#  > Petroleum Industry Zone >  > Geology & Exploration >  >  >  static refraction correction

## tdb

Hi everybody,



I was wondering if somebody could explain to me what is the main purpose of static correction refraction and what are the steps to perform it ?

Thanks !See More: static refraction correction

----------


## geobob

Static corrections are  done to eliminate the  effect of the near-surface weathered structure under each shot and each geophone for each trace.

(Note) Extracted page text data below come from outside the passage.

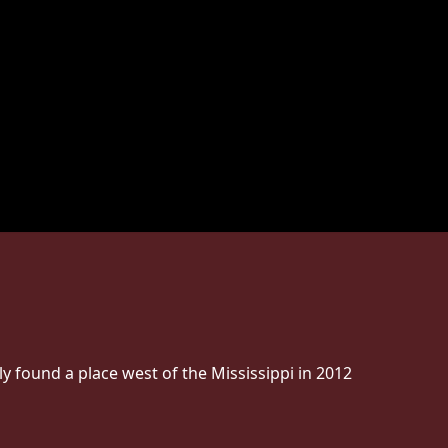
ly found a place west of the Mississippi in 2012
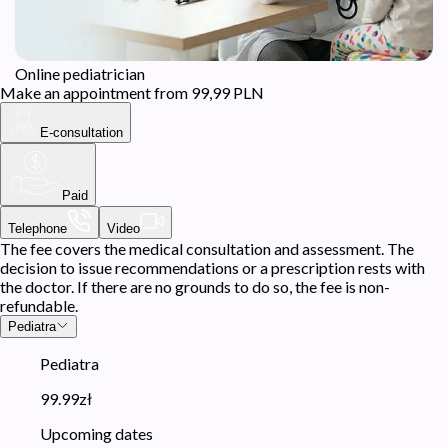
Online pediatrician
Make an appointment from 99,99 PLN
E-consultation
Paid
Telephone
Video
The fee covers the medical consultation and assessment. The
decision to issue recommendations or a prescription rests with
the doctor. If there are no grounds to do so, the fee is non-
refundable.
Pediatra
Pediatra
99.99zł
Upcoming dates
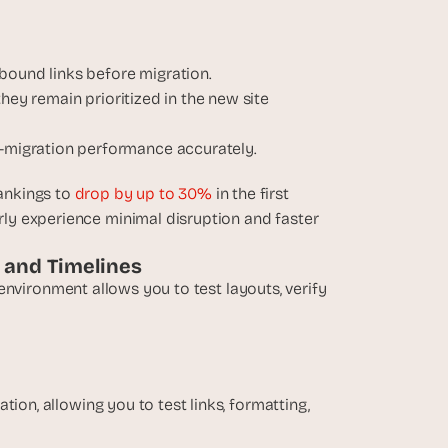
inbound links before migration.
hey remain prioritized in the new site 
-migration performance accurately.
ankings to 
drop by up to 30%
 in the first 
y experience minimal disruption and faster 
, and Timelines
g environment allows you to test layouts, verify 
ion, allowing you to test links, formatting, 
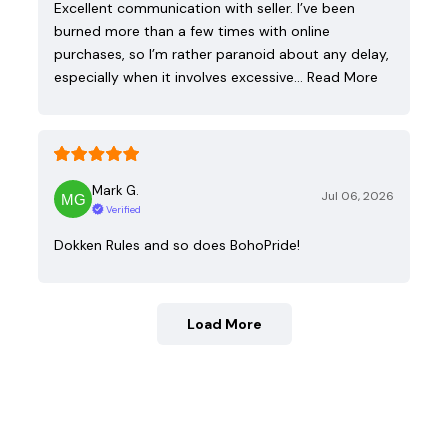
Excellent communication with seller. I’ve been
burned more than a few times with online
purchases, so I’m rather paranoid about any delay,
especially when it involves excessive…
Read More
Mark G.
Jul 06, 2026
Verified
Dokken Rules and so does BohoPride!
Load More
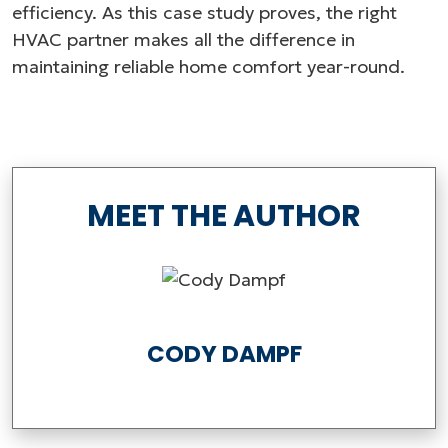
efficiency. As this case study proves, the right
HVAC partner makes all the difference in
maintaining reliable home comfort year-round.
MEET THE AUTHOR
CODY DAMPF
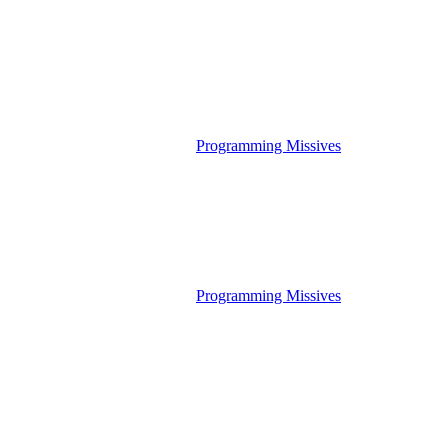
Programming Missives
Programming Missives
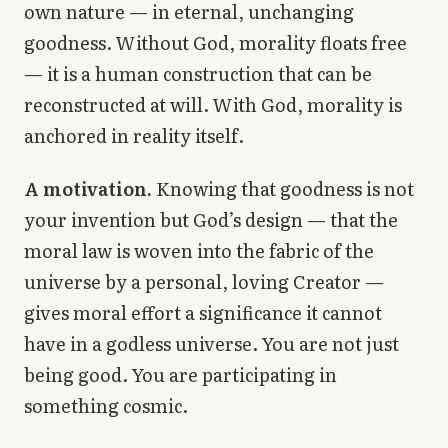
own nature — in eternal, unchanging
goodness. Without God, morality floats free
— it is a human construction that can be
reconstructed at will. With God, morality is
anchored in reality itself.
A motivation.
Knowing that goodness is not
your invention but God’s design — that the
moral law is woven into the fabric of the
universe by a personal, loving Creator —
gives moral effort a significance it cannot
have in a godless universe. You are not just
being good. You are participating in
something cosmic.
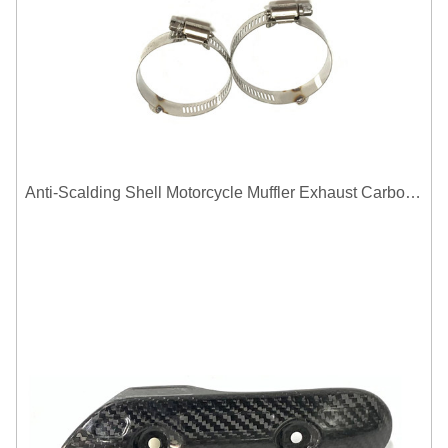
Anti-Scalding Shell Motorcycle Muffler Exhaust Carbon Fiber Protector Heat Shield Cover Guard For Universal Exhaust Pipe Cover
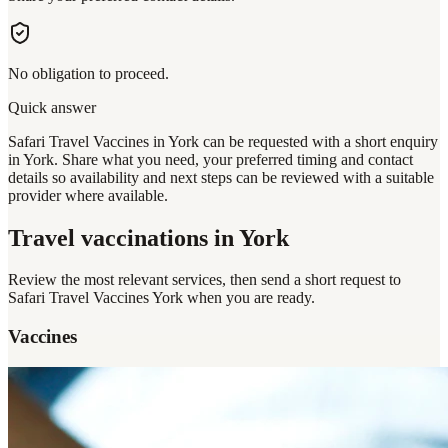
No obligation to proceed.
Quick answer
Safari Travel Vaccines in York can be requested with a short enquiry
in York. Share what you need, your preferred timing and contact
details so availability and next steps can be reviewed with a suitable
provider where available.
Travel vaccinations
in York
Review the most relevant services, then send a short request to
Safari Travel Vaccines York
when you are ready.
Vaccines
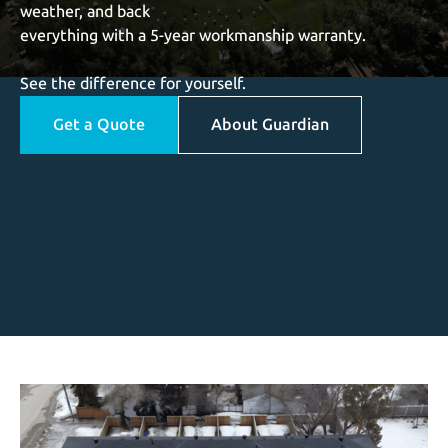
weather, and back
everything with a 5-year workmanship warranty.
See the difference for yourself.
Get a Quote
About Guardian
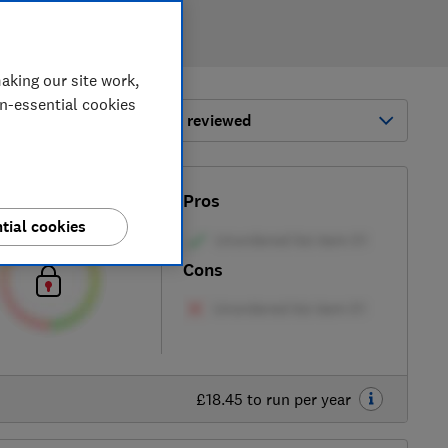
aking our site work,
on-essential cookies
ort by:
Most-recently reviewed
Test score
Pros
tial cookies
Cons
£18.45 to run per year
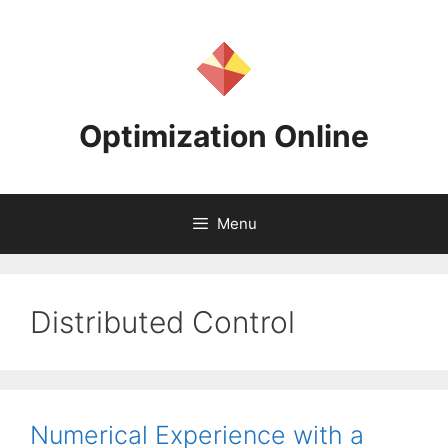
Skip
to
content
Optimization Online
Menu
Distributed Control
Numerical Experience with a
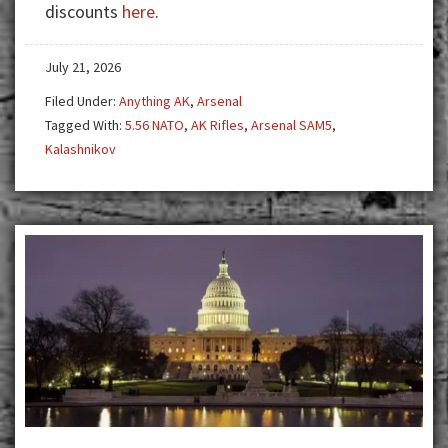
discounts
here
.
Stands
Apart
July 21, 2026
Filed Under:
Anything AK
,
Arsenal
Tagged With:
5.56 NATO
,
AK Rifles
,
Arsenal SAM5
,
Kalashnikov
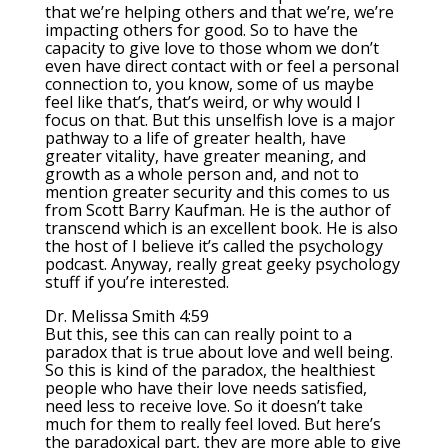
that we’re helping others and that we’re, we’re
impacting others for good. So to have the
capacity to give love to those whom we don’t
even have direct contact with or feel a personal
connection to, you know, some of us maybe
feel like that’s, that’s weird, or why would I
focus on that. But this unselfish love is a major
pathway to a life of greater health, have
greater vitality, have greater meaning, and
growth as a whole person and, and not to
mention greater security and this comes to us
from Scott Barry Kaufman. He is the author of
transcend which is an excellent book. He is also
the host of I believe it’s called the psychology
podcast. Anyway, really great geeky psychology
stuff if you’re interested.
Dr. Melissa Smith 4:59
But this, see this can can really point to a
paradox that is true about love and well being.
So this is kind of the paradox, the healthiest
people who have their love needs satisfied,
need less to receive love. So it doesn’t take
much for them to really feel loved. But here’s
the paradoxical part, they are more able to give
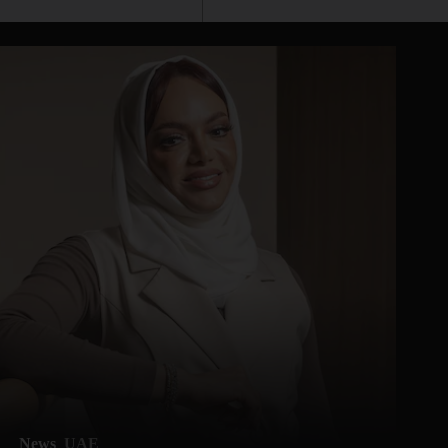
News
UAE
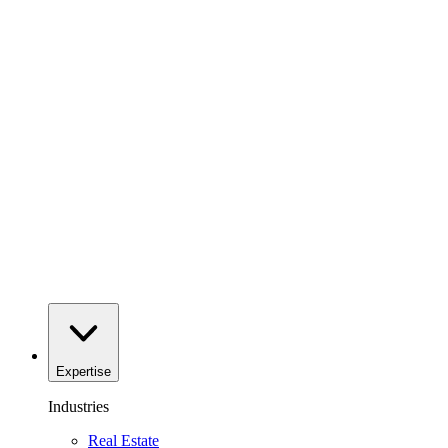
Expertise
Industries
Real Estate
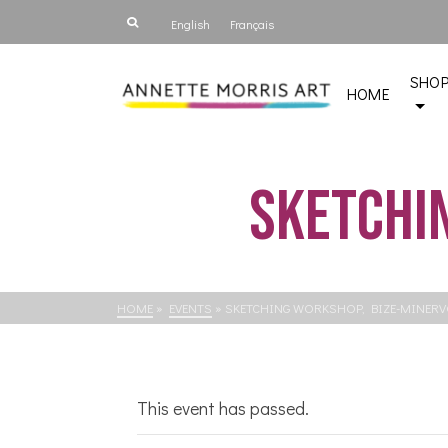
English
Français
SHO
HOME
Sketchin
HOME
»
EVENTS
»
SKETCHING WORKSHOP, BIZE-MINERV
This event has passed.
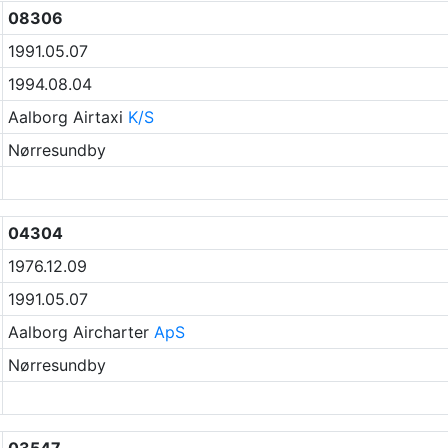
08306
1991.05.07
1994.08.04
Aalborg Airtaxi
K/S
Nørresundby
04304
1976.12.09
1991.05.07
Aalborg Aircharter
ApS
Nørresundby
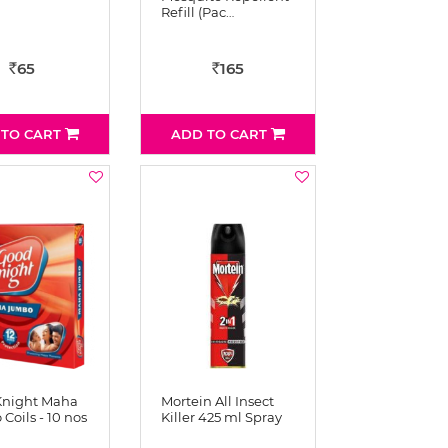
Refill (Pac…
65
165
Rs
Rs
 TO CART
ADD TO CART
Knight Maha
Mortein All Insect
Coils - 10 nos
Killer 425 ml Spray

It has two components:
1) Elevation static corrections, which correct for the surface heights of the shot and geophone above a standard height datum (Datum Plane)
2) Weathering static corrections, which correct for the heterogeneous surface layer, a few metres to several tens of metres thick, of abnormally low seismic velocity(Weathered Zone)
The estimation of the velocity of the WZ can be made by seismic refraction or more precisely, if  you have a Well in your sudy area, by the recording of the direct wave in this well(seismic carrotage)

I think this short description will help you!

----------


## tdb

thanks a lot!

----------


## tdb

hei Geobob,
I had two other questions and I didn't find any answers: 
- for the elevation statics correction, what is the datum elevation by default ? what do we need as input to compute this elevation statics correction?
- Could you explain me what is the difference between conventional refraction statics and tomography?
thanks in advance!

----------